The mayor commented as he announced an additional £460,000 of funding for A Bed Every Night, Greater Manchester’s support scheme to keep people off the streets.

Public concerns

Rough sleeping in Greater Manchester has increased in October after four years of falling numbers, said Burnham.

As the cost-of-living crisis hits home, he said: “We need to raise our game to provide support for the people who need it.”

Burnham predicted that public concerns about homelessness are likely to be “particularly pronounced” this winter. Speaking alongside him, Paul Newcombe, chief executive office of Manchester’s Booth Centre, which supports homeless people and rough sleepers, said the number of people it sees daily has recently risen from 70-80 to 100 and forecasted a further rise to 120-150.

Refugees and asylum seekers denied recourse to public funds are contributing to that rise, added Newcombe.

In his autumn statement this month, the chancellor, Jeremy Hunt, promised to increase most benefits in line with inflation and capped rent rises in the social housing sector to 7 per cent next year. But he excluded local housing allowance from the benefits to be increased, and rejected calls for a private sector rent rise freeze.

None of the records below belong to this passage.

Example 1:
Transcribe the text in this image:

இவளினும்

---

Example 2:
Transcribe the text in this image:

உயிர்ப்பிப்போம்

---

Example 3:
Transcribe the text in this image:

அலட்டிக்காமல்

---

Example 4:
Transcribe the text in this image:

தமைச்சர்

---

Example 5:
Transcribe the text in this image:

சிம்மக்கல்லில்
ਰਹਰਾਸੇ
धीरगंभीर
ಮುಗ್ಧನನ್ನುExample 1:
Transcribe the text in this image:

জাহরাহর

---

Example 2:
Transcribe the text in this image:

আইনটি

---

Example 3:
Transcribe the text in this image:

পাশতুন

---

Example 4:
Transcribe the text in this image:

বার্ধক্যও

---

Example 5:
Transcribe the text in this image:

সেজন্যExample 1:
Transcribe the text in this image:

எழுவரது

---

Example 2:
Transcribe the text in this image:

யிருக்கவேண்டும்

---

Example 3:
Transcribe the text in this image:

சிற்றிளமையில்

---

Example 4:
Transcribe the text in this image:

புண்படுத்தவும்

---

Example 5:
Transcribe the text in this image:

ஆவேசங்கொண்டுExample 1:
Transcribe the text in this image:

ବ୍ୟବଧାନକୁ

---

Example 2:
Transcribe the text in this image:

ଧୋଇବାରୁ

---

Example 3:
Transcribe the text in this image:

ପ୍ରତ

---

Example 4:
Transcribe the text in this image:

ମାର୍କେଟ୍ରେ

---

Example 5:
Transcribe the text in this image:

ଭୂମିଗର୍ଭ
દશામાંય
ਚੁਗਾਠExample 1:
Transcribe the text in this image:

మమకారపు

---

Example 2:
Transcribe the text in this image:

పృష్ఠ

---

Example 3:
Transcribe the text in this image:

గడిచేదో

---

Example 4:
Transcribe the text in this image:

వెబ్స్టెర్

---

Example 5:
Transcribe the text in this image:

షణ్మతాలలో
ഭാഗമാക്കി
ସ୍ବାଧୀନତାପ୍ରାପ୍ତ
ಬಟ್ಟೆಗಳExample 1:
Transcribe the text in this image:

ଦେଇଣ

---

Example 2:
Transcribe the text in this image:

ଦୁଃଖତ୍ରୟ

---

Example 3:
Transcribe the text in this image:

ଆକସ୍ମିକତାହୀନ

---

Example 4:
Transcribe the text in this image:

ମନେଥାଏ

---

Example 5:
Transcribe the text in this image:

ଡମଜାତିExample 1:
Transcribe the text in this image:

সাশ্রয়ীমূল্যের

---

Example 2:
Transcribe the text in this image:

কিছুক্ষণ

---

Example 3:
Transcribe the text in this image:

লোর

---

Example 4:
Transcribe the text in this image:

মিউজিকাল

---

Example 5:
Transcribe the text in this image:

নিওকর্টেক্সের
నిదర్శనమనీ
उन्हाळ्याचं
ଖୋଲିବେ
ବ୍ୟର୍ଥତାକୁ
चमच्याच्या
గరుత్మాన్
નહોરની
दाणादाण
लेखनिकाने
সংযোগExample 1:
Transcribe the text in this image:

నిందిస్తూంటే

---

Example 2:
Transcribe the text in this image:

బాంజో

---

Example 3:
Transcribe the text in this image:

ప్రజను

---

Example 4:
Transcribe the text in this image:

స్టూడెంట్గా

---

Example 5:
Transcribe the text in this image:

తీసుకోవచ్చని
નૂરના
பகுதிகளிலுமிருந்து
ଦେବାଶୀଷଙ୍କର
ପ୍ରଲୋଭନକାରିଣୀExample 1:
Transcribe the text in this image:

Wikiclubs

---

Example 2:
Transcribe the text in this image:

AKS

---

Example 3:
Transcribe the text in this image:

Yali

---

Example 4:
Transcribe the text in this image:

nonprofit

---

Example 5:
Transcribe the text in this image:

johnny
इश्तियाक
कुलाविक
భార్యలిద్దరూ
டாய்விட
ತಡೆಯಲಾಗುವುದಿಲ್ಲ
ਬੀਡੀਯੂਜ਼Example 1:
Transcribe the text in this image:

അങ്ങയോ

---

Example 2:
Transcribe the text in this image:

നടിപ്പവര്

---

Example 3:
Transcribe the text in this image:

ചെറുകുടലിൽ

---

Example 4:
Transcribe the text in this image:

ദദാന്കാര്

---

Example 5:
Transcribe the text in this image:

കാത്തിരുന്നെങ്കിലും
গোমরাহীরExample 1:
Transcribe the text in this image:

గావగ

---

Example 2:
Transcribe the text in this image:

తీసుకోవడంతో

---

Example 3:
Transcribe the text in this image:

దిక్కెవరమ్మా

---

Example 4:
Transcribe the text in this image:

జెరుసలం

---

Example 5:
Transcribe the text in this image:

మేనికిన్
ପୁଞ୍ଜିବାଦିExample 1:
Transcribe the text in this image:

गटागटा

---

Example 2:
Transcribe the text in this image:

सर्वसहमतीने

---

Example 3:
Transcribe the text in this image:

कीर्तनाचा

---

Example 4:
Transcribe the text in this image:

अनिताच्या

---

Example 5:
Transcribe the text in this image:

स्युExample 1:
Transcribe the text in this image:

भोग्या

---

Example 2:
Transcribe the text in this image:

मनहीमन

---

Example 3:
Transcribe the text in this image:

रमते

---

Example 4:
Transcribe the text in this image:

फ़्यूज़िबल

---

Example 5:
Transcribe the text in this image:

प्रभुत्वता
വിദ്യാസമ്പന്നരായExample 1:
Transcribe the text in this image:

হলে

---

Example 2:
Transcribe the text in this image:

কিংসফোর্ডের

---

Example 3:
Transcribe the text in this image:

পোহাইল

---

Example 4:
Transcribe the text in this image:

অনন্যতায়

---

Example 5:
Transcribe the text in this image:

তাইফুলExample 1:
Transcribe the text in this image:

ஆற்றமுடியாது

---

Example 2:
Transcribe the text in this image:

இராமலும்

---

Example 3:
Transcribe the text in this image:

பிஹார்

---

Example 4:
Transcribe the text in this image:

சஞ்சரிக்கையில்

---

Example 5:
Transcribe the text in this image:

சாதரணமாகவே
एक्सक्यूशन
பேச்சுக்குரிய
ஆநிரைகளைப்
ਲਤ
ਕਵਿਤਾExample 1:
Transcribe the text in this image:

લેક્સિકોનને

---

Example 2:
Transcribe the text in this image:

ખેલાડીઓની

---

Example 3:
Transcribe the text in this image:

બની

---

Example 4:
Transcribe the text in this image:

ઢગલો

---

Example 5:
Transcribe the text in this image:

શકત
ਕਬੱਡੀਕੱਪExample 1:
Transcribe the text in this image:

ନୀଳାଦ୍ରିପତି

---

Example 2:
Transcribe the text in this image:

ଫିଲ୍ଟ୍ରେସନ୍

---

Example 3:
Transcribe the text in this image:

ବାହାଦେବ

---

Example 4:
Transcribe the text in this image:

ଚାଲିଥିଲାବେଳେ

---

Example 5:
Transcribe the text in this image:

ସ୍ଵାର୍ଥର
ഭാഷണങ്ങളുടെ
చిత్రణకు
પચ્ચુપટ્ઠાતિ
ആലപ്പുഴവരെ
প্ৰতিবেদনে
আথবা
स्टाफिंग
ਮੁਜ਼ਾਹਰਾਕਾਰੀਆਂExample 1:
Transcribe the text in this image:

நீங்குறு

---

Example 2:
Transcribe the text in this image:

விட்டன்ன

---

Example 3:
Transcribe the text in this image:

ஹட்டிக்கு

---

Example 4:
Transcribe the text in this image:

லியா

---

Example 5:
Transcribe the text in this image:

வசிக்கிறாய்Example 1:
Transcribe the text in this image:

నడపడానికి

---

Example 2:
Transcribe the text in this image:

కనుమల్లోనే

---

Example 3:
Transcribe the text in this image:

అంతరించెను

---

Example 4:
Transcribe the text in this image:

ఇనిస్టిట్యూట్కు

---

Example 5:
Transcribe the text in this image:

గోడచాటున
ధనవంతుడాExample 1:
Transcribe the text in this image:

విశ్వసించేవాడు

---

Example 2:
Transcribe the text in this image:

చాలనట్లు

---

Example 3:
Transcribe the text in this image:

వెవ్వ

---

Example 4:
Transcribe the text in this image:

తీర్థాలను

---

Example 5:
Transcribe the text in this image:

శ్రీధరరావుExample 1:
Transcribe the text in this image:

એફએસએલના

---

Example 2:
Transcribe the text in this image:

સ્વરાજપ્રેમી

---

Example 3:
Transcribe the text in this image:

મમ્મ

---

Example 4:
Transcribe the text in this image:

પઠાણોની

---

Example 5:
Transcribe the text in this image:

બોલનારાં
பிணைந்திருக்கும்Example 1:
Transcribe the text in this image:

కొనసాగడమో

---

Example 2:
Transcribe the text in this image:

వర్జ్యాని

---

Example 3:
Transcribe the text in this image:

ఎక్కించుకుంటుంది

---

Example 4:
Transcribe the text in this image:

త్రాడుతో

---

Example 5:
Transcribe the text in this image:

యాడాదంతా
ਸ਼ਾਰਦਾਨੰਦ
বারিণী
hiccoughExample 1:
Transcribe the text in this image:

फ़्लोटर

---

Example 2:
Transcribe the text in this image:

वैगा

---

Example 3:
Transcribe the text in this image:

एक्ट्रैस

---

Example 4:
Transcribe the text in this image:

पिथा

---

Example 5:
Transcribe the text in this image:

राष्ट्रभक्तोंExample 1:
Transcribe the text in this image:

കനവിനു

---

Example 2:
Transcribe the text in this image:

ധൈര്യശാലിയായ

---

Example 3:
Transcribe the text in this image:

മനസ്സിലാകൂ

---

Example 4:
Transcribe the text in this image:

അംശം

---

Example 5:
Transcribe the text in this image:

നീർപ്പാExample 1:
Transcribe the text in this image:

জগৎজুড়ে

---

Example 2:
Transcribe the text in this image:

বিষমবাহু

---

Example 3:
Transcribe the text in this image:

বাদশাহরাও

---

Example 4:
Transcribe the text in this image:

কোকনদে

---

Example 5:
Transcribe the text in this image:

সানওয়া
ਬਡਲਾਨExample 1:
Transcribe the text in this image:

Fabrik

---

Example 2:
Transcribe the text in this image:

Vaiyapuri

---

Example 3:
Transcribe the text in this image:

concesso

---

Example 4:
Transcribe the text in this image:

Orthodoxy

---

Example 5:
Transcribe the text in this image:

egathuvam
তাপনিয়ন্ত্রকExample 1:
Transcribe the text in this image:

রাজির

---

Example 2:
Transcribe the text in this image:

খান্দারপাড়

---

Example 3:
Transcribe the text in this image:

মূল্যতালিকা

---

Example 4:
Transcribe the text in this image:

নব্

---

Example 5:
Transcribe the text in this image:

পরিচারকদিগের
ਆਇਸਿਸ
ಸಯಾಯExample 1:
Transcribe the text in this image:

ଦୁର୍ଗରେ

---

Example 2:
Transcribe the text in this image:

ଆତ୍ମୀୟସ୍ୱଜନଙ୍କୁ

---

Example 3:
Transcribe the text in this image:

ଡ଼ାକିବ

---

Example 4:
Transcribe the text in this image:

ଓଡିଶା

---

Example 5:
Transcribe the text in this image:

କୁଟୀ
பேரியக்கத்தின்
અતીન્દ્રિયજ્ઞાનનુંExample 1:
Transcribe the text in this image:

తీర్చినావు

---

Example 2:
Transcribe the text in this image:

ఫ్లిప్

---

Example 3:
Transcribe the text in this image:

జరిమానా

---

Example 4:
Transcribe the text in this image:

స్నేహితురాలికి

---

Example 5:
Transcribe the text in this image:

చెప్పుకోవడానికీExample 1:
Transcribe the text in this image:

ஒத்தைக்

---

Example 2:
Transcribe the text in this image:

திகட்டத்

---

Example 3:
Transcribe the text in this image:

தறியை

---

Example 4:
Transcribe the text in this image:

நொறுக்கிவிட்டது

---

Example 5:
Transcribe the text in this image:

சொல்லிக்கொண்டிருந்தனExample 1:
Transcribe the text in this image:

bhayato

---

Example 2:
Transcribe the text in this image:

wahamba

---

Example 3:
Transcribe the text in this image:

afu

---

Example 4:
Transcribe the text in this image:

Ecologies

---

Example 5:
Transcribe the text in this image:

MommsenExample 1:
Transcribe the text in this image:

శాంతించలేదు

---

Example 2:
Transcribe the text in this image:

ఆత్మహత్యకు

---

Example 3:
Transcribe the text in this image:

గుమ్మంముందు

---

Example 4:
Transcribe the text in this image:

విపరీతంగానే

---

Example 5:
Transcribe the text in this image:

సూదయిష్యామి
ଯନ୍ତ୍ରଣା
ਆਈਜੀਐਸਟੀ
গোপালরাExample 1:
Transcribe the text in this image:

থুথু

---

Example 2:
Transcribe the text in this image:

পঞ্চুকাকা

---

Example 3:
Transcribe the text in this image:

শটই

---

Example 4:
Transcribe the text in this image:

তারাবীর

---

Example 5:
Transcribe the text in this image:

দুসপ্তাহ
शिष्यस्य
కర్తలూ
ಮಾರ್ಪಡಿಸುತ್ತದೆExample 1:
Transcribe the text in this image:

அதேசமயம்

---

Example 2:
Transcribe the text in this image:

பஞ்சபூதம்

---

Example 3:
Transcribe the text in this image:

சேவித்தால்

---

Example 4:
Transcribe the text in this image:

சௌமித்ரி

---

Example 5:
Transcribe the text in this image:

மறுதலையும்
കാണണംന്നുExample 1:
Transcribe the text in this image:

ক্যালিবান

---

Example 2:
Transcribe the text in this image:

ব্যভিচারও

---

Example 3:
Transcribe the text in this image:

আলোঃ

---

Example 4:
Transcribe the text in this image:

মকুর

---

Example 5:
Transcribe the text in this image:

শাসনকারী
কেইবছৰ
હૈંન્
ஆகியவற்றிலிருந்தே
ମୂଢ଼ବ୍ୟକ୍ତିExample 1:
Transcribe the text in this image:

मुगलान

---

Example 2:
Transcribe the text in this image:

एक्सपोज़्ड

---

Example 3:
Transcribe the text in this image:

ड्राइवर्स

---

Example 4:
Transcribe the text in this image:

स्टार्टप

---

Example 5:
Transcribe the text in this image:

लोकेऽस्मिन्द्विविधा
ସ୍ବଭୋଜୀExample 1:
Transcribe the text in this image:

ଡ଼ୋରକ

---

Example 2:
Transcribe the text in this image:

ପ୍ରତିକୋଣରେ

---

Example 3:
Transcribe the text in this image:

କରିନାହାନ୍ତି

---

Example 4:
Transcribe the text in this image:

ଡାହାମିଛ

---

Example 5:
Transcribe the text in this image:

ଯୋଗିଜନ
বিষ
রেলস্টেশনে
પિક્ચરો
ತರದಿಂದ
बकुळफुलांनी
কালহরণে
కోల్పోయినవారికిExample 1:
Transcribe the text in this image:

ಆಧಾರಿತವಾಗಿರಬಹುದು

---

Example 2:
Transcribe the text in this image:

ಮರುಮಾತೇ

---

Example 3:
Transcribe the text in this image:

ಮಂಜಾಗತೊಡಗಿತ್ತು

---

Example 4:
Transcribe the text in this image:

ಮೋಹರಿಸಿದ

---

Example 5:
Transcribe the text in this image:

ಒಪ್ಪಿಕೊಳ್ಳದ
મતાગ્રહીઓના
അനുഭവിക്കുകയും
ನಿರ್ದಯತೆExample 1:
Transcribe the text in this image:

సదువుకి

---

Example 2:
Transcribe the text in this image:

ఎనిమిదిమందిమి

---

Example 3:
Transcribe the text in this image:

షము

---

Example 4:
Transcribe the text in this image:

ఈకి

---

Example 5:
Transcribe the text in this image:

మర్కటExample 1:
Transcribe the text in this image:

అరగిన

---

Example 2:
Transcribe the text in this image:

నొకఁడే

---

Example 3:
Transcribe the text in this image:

Local housing allowance already fails to cover average rents in the private rented sector in most parts of Greater Manchester.

Rent freeze needed

“Rents are so high people cannot access housing,” said Paul Dennett, Salford mayor and Greater Manchester’s deputy mayor and lead on homelessness. He added that the uprating of other benefits should be implemented now and not in March, to prevent the crisis deepening.

“We were hoping the autumn statement would have gone much further,” said Dennett. “We need government to think systematically about the crisis in housing and homelessness.”

Almost 3.3 million private renters in England – nearly one in three – have had their rent increased in the last three months, according to recent research by Shelter. Nearly a third have had to borrow money in the last month to keep paying their rent, the housing and homelessness charity also found as it warned that the rental crisis “could fast become a homelessness emergency”.

“We needs a rent freeze in the private rental sector,” said Dennett.

Economic conditions are also hitting housing supply, he added.

Developers have been hit by inflation and higher interest rates, meaning it is harder for planning authorities to make demands on them to provide affordable homes and Section 106 commitments to improve community facilities. And although borrowing restrictions on councils were lifted in 2018, to make it easier for them to build social housing, five local authorities among Greater Manchester’s 10 were prevented from accessing capital grants by the “orthodoxy” of the funding process, said Dennett.

Rise in evictions

The Department of Work and Pensions last increased local housing allowance in 2020. It says that for those who need further support to meet a shortfall in their housing costs, discretionary housing payments are available from local authorities. But it admits that local housing allowance is not intended to meet “all rents in all areas”.

Greater Manchester’s concerns about homelessness are shared across the North. Last week East Riding Council approved an increase in discretionary housing payments because it feared more people becoming homeless if a rise in evictions continued.

A DWP spokesperson said local housing allowance rates are reviewed annually and a decision on rates from April 2023 will be announced “in due course”.

The spokesperson said: “During the pandemic we increased local housing allowance significantly and beyond inflation, benefiting over one million households by an average of over £600 over the year. We’re maintaining that boost, keeping support for private renters above pre-pandemic levels.

“We recognise people are facing pressures with the cost of living which is why we have taken action through our £37 billion support package to help households with rising costs, including £1,200 this year for the most vulnerable.”